Currently Reading: Don Quixote by Miguel De Cervantes
I asked him if he really told his parents and he confessed he told his mom but not his dad. He used their poor health and a 24 hour plane ride as the excuse and then tried to divert the conversation back to my "depression." He even had Depression and anxiety for dummies on his i pad and was trying to diagnose me with the criteria for depression....
Even though most of you ladies probably think I don't have a backbone I do appreciate all the sound advice because I'm not getting it anywhere else...
He's so over the top of emotionally abusive. Why are you waiting for a magic lightbulb moment that this is a horrible situation, for you AND your son? Did you think about the fact that he might use the same manipulative tactics on your son some day? This will bite your family in the ass, over and over. He will not change.
You've come back here because you heard truth in the advice from before. So, USE IT.
I want you to Google the term "gaslighting". I have a feeling it'll hit close to home.
And, yeah, no shiit you're depressed. If you leave him, it'll be amazing how quickly that will change. Someone has that in their siggy actually - before you diagnose yourself as depressed, first check to make sure that you are not, in fact, surrounded by azzholes.

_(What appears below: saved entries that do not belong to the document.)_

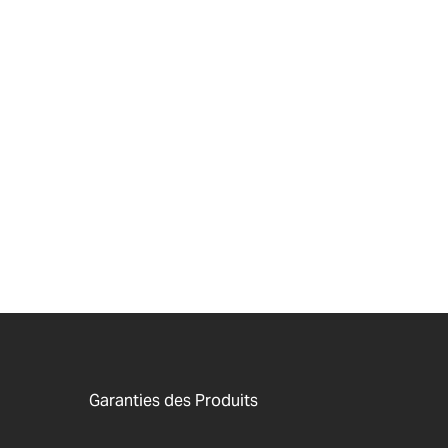
Garanties des Produits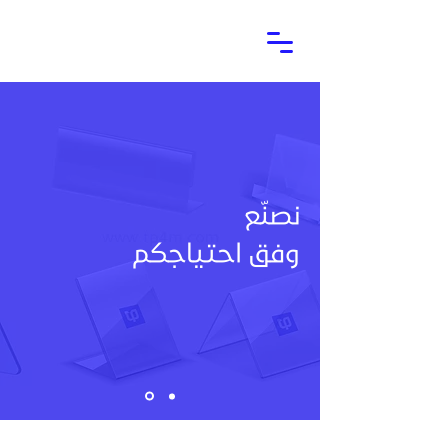
نصنّع
وفق احتياجكم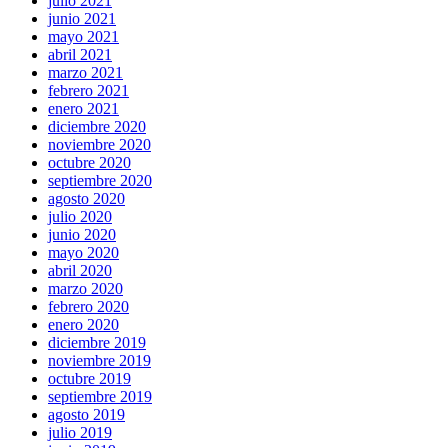
julio 2021
junio 2021
mayo 2021
abril 2021
marzo 2021
febrero 2021
enero 2021
diciembre 2020
noviembre 2020
octubre 2020
septiembre 2020
agosto 2020
julio 2020
junio 2020
mayo 2020
abril 2020
marzo 2020
febrero 2020
enero 2020
diciembre 2019
noviembre 2019
octubre 2019
septiembre 2019
agosto 2019
julio 2019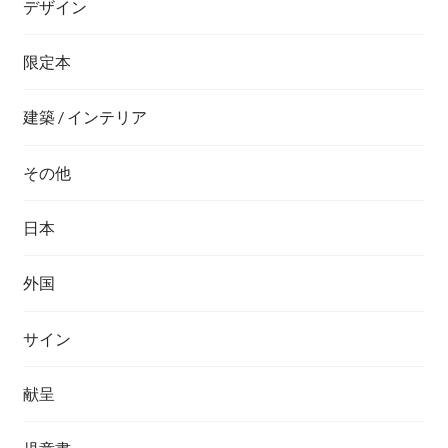
デザイン
限定本
建築 / インテリア
その他
日本
外国
サイン
献呈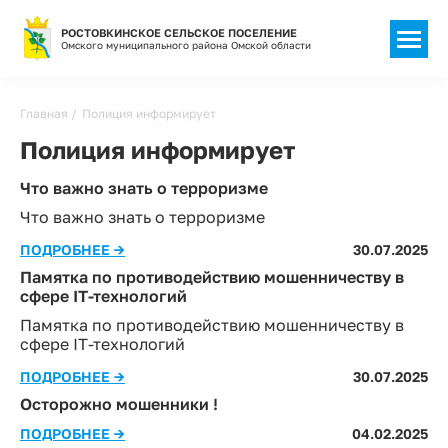
РОСТОВКИНСКОЕ СЕЛЬСКОЕ ПОСЕЛЕНИЕ
Омского муниципального района Омской области
Главная
Полиция информирует
Полиция информирует
Что важно знать о терроризме
Что важно знать о терроризме
ПОДРОБНЕЕ →
30.07.2025
Памятка по противодействию мошенничеству в
сфере IТ-технологий
Памятка по противодействию мошенничеству в
сфере IТ-технологий
ПОДРОБНЕЕ →
30.07.2025
Осторожно мошенники !
ПОДРОБНЕЕ →
04.02.2025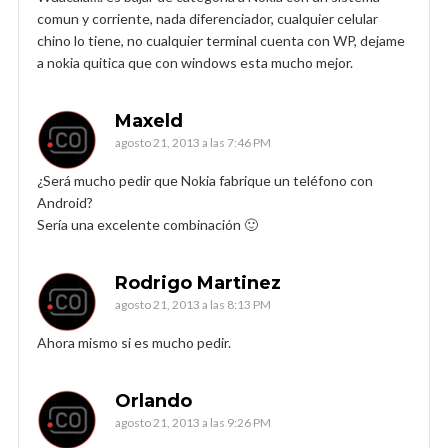
comun y corriente, nada diferenciador, cualquier celular
chino lo tiene, no cualquier terminal cuenta con WP, dejame
a nokia quitica que con windows esta mucho mejor.
Maxeld
agosto 21, 2013 a las 7:46 PM
¿Será mucho pedir que Nokia fabrique un teléfono con
Android?
Sería una excelente combinación 🙂
Rodrigo Martinez
agosto 21, 2013 a las 8:13 PM
Ahora mismo si es mucho pedir.
Orlando
agosto 21, 2013 a las 9:26 PM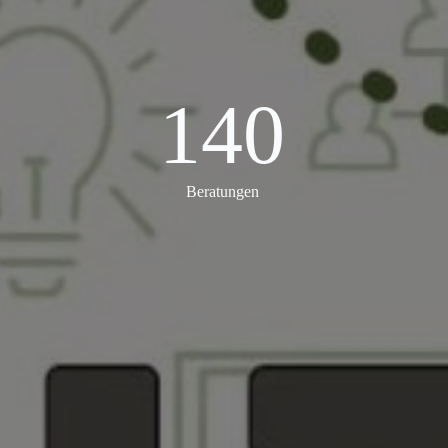
140
140
Beratungen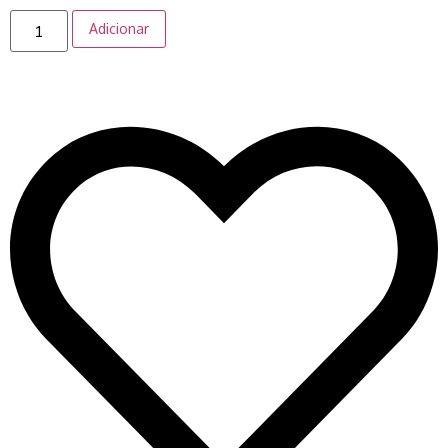
Adicionar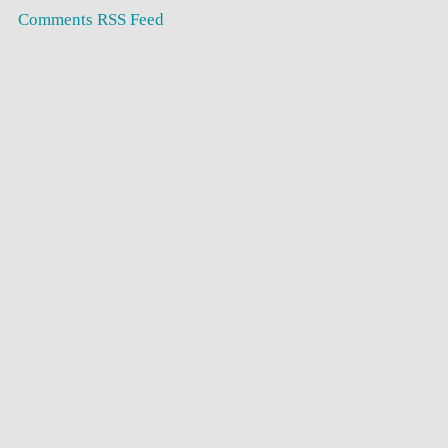
Comments RSS Feed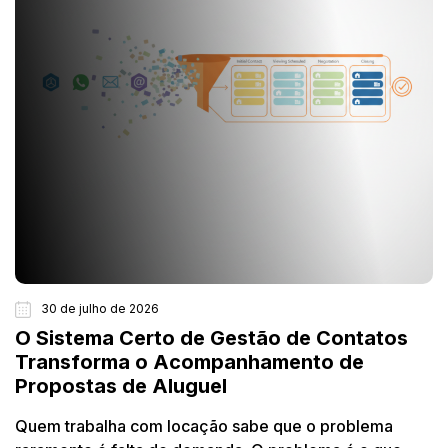
30 de julho de 2026
O Sistema Certo de Gestão de Contatos
Transforma o Acompanhamento de
Propostas de Aluguel
Quem trabalha com locação sabe que o problema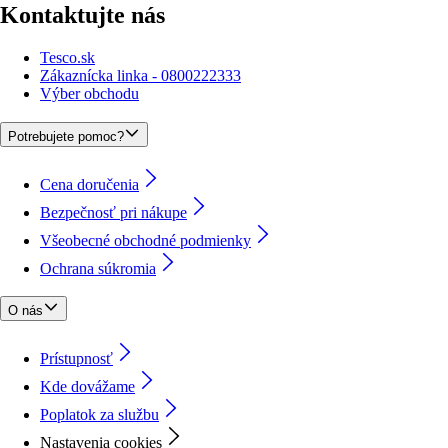
Kontaktujte nás
Tesco.sk
Zákaznícka linka - 0800222333
Výber obchodu
Potrebujete pomoc?
Cena doručenia
Bezpečnosť pri nákupe
Všeobecné obchodné podmienky
Ochrana súkromia
O nás
Prístupnosť
Kde dovážame
Poplatok za službu
Nastavenia cookies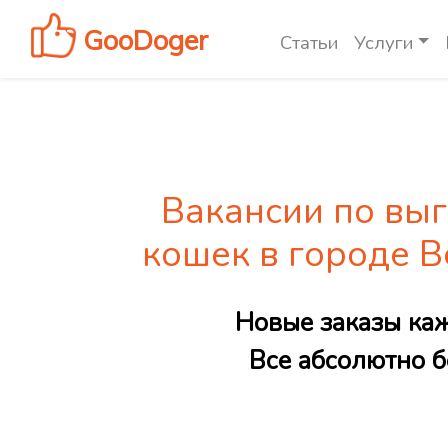
GooDoger
Статьи
Услуги
Вакансии по выг
кошек в городе 
Новые заказы ка
Все абсолютно б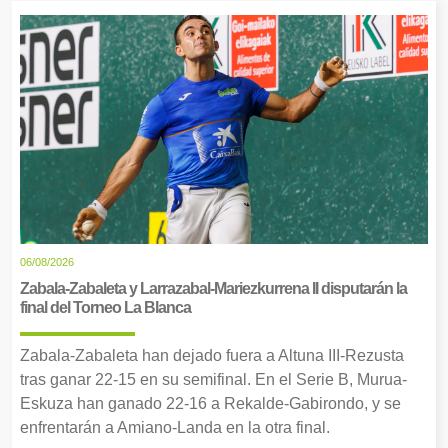
06/08/2026
Zabala-Zabaleta y Larrazabal-Mariezkurrena II disputarán la
final del Torneo La Blanca
Zabala-Zabaleta han dejado fuera a Altuna III-Rezusta
tras ganar 22-15 en su semifinal. En el Serie B, Murua-
Eskuza han ganado 22-16 a Rekalde-Gabirondo, y se
enfrentarán a Amiano-Landa en la otra final.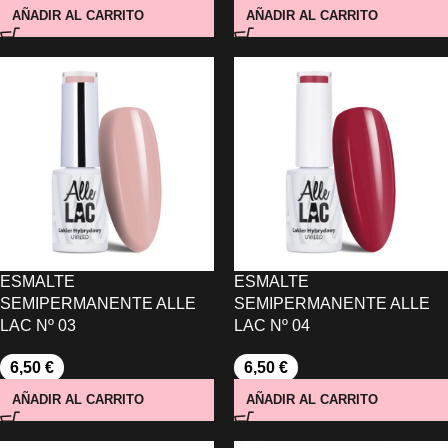
AÑADIR AL CARRITO
AÑADIR AL CARRITO
ESMALTE
ESMALTE
SEMIPERMANENTE ALLE
SEMIPERMANENTE ALLE
LAC Nº 03
LAC Nº 04
6,50
€
6,50
€
AÑADIR AL CARRITO
AÑADIR AL CARRITO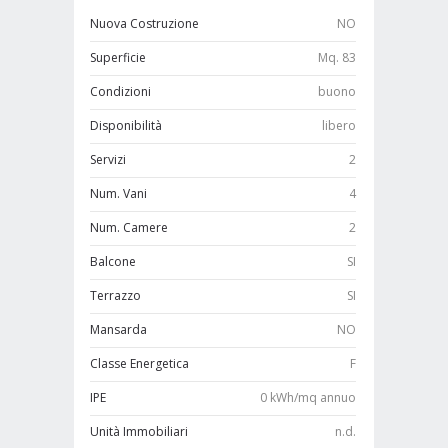
Nuova Costruzione
NO
Superficie
Mq. 83
Condizioni
buono
Disponibilità
libero
Servizi
2
Num. Vani
4
Num. Camere
2
Balcone
SI
Terrazzo
SI
Mansarda
NO
Classe Energetica
F
IPE
0 kWh/mq annuo
Unità Immobiliari
n.d.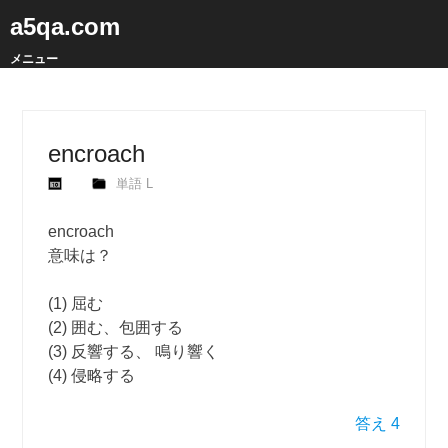
a5qa.com
メニュー
encroach
単語 L
encroach
意味は？
(1) 屈む
(2) 囲む、包囲する
(3) 反響する、 鳴り響く
(4) 侵略する
答え 4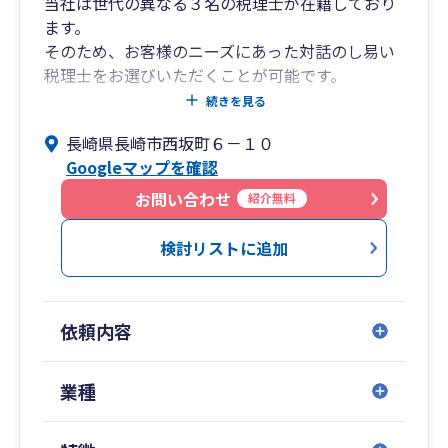
当社は世代の異なる３名の税理士が在籍しており
ます。
そのため、お客様のニーズにあった対話のし易い
税理士をお選びいただくことが可能です。
法人税、所得税等の各種税務の申告から、記帳代
続きを見る
行、月次監査、融資相談及び税や経営に関するコ
長崎県長崎市西坂町６－１０
ンサルタント業務を総合的に提供しております。
Googleマップを確認
一度、お気軽にお問合せいただければと思いま
す。
お問い合わせ
紹介無料
検討リストに追加
依頼内容
業種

Eww. What a diick. He is feeding you typical bullshiit. Don't buy into it.
I truly hope he is right. Because his "loving you like he does" is not love. Let me repeat that: it is not love. I truly hope that you find the inner strength to do what is best for you and for your son and leave him. You deserve better than him. You son deserves better than to be brought up believing that the way your DH treats you is acceptable.
Someone that loves you would care, deeply, about how you feel. They would be willing to do anything to help you. They would not be using a mental illness against you and blaming their shortcomings on you. They would not be making you feel pathetic, guilty, or weak.
He isn't scared you will leave and want to come back. He is scared that you will leave and realize that you could never put up with his type of "love" again.